> _Work required_:
Scan the listing below and copy every line holding "Carrera".

::: Provided data

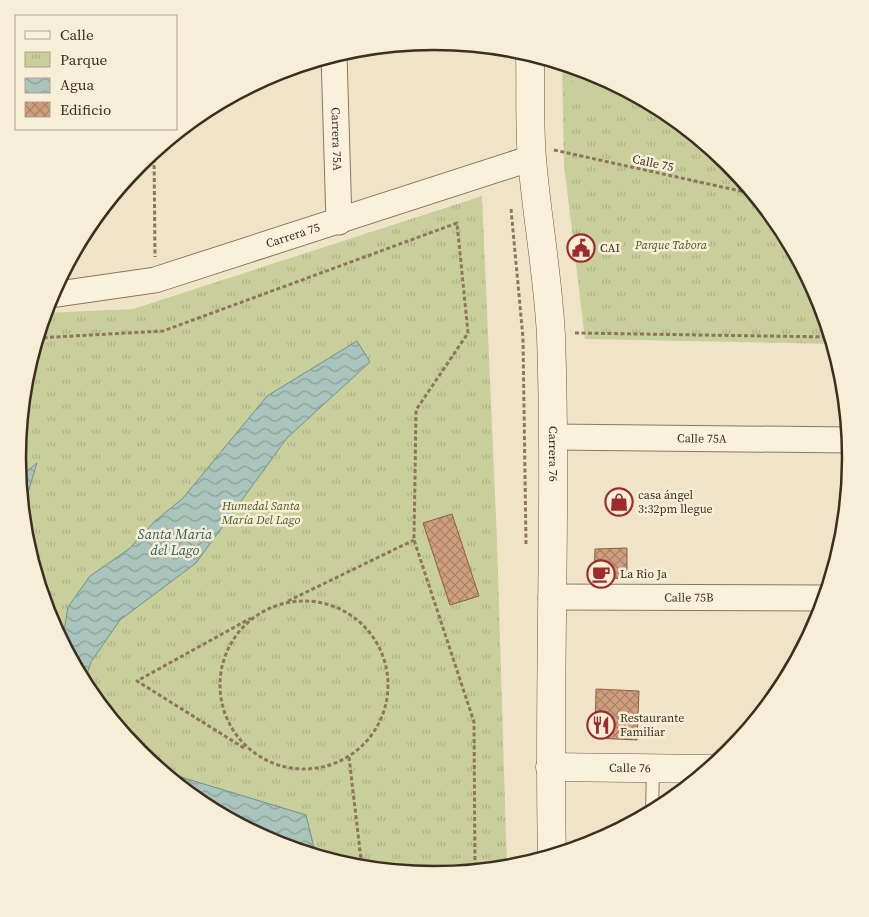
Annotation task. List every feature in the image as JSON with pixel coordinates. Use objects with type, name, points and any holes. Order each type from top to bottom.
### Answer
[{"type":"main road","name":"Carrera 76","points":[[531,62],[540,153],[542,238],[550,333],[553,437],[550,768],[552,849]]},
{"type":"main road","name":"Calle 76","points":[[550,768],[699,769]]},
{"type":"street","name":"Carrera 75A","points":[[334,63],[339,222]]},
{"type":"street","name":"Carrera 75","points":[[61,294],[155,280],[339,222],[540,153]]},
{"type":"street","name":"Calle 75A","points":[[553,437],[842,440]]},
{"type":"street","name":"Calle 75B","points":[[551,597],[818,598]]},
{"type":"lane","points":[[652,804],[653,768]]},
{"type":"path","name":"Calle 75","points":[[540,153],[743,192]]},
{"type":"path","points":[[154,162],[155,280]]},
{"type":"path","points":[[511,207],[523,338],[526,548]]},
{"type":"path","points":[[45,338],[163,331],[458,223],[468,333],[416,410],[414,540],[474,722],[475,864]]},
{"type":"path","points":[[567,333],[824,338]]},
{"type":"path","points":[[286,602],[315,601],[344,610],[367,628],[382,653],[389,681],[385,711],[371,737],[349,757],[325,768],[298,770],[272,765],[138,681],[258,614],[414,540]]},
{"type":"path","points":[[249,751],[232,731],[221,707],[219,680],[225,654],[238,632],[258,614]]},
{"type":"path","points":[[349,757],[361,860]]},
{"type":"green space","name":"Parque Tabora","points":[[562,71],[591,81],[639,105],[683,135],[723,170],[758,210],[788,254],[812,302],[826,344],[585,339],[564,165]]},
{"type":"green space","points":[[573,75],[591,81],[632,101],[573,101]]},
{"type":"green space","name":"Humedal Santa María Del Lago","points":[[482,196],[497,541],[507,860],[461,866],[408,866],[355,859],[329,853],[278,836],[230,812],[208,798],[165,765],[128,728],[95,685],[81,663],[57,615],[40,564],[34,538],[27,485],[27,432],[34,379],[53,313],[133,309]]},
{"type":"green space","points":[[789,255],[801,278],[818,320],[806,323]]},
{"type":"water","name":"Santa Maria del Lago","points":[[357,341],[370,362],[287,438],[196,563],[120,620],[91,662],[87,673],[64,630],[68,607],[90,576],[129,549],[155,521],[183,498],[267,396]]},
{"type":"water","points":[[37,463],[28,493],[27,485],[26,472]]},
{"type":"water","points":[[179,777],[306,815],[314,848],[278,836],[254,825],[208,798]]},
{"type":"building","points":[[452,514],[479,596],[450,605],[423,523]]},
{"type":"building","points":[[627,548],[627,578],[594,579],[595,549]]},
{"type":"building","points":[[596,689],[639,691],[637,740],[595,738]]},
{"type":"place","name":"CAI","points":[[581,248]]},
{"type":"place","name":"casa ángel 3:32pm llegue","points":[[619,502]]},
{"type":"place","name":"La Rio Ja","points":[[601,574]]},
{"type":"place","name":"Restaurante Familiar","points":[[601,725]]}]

::::::
::: Provided data

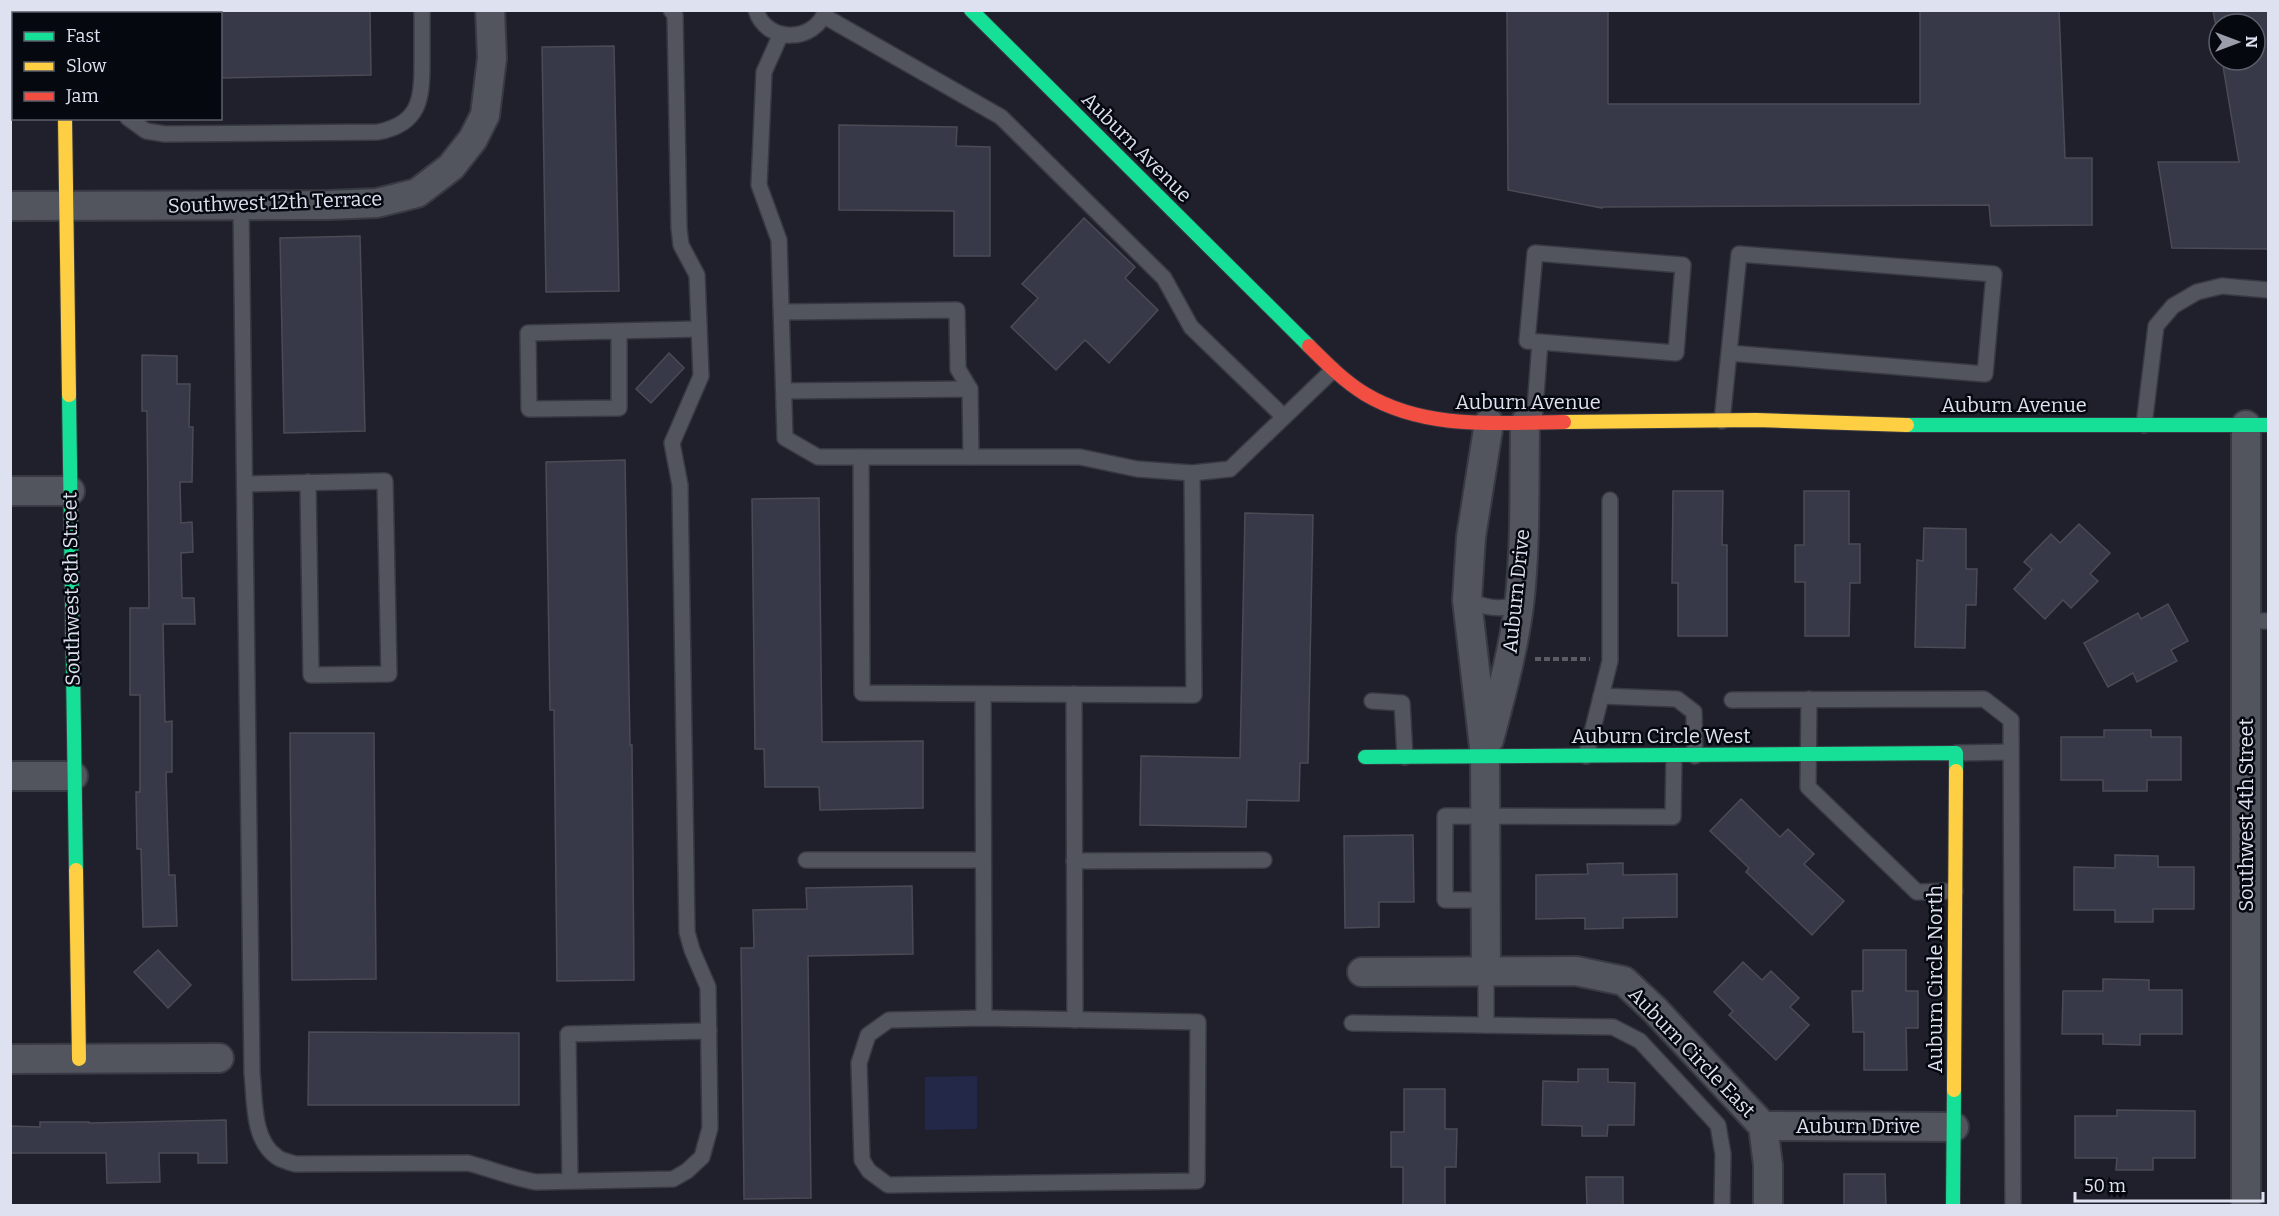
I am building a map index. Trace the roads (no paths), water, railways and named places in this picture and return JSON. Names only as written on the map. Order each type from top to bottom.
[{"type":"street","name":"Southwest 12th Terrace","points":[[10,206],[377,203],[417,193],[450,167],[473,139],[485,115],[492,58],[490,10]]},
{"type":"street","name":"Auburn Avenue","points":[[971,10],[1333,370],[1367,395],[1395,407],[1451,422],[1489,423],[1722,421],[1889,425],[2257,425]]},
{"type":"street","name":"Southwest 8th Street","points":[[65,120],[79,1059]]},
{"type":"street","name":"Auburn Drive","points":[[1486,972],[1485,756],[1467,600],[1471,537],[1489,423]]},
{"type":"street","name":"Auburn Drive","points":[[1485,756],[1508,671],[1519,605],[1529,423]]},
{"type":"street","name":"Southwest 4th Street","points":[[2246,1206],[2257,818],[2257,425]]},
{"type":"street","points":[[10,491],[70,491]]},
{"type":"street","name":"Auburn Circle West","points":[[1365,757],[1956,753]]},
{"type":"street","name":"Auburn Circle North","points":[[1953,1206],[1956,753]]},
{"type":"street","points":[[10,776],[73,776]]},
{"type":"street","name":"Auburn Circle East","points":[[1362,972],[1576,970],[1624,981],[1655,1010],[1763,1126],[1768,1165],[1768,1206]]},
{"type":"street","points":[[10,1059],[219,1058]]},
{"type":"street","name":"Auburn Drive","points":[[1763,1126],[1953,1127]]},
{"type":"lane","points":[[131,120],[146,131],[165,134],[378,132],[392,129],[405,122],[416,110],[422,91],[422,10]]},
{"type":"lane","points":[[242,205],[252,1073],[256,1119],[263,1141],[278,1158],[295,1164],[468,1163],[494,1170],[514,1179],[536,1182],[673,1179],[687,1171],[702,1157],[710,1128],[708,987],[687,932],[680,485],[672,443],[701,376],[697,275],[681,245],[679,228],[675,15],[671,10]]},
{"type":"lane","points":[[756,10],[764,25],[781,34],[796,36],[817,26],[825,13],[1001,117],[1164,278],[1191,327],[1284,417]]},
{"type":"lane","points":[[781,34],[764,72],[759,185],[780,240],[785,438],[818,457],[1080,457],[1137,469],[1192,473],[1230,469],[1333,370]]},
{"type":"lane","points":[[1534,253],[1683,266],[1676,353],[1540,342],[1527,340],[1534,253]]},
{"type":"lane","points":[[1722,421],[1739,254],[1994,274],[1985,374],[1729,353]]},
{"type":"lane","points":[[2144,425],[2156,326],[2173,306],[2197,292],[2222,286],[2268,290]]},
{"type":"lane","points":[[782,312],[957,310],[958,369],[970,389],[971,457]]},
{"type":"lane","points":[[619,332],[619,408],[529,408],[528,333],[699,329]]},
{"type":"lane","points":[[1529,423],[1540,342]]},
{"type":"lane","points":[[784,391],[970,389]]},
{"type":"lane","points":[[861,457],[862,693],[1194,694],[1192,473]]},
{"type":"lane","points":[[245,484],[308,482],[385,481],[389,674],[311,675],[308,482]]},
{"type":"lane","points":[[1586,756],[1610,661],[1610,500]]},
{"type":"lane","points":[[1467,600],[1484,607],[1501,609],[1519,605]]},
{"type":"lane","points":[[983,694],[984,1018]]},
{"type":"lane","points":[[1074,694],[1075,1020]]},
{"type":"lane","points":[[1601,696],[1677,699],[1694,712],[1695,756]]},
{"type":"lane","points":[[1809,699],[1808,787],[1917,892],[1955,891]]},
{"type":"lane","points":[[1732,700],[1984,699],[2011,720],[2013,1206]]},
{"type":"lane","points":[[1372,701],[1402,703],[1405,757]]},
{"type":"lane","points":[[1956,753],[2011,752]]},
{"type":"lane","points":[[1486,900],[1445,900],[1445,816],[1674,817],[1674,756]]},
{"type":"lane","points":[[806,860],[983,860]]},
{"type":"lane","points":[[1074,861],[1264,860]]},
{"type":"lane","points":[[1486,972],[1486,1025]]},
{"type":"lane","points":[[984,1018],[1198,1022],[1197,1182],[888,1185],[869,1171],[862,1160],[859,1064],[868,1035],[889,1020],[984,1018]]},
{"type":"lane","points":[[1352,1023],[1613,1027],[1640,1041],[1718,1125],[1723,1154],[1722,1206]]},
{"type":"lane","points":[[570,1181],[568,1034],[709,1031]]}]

::::::

> _Result for this task_:
[{"type":"main road","name":"Carrera 76","points":[[531,62],[540,153],[542,238],[550,333],[553,437],[550,768],[552,849]]},
{"type":"street","name":"Carrera 75A","points":[[334,63],[339,222]]},
{"type":"street","name":"Carrera 75","points":[[61,294],[155,280],[339,222],[540,153]]},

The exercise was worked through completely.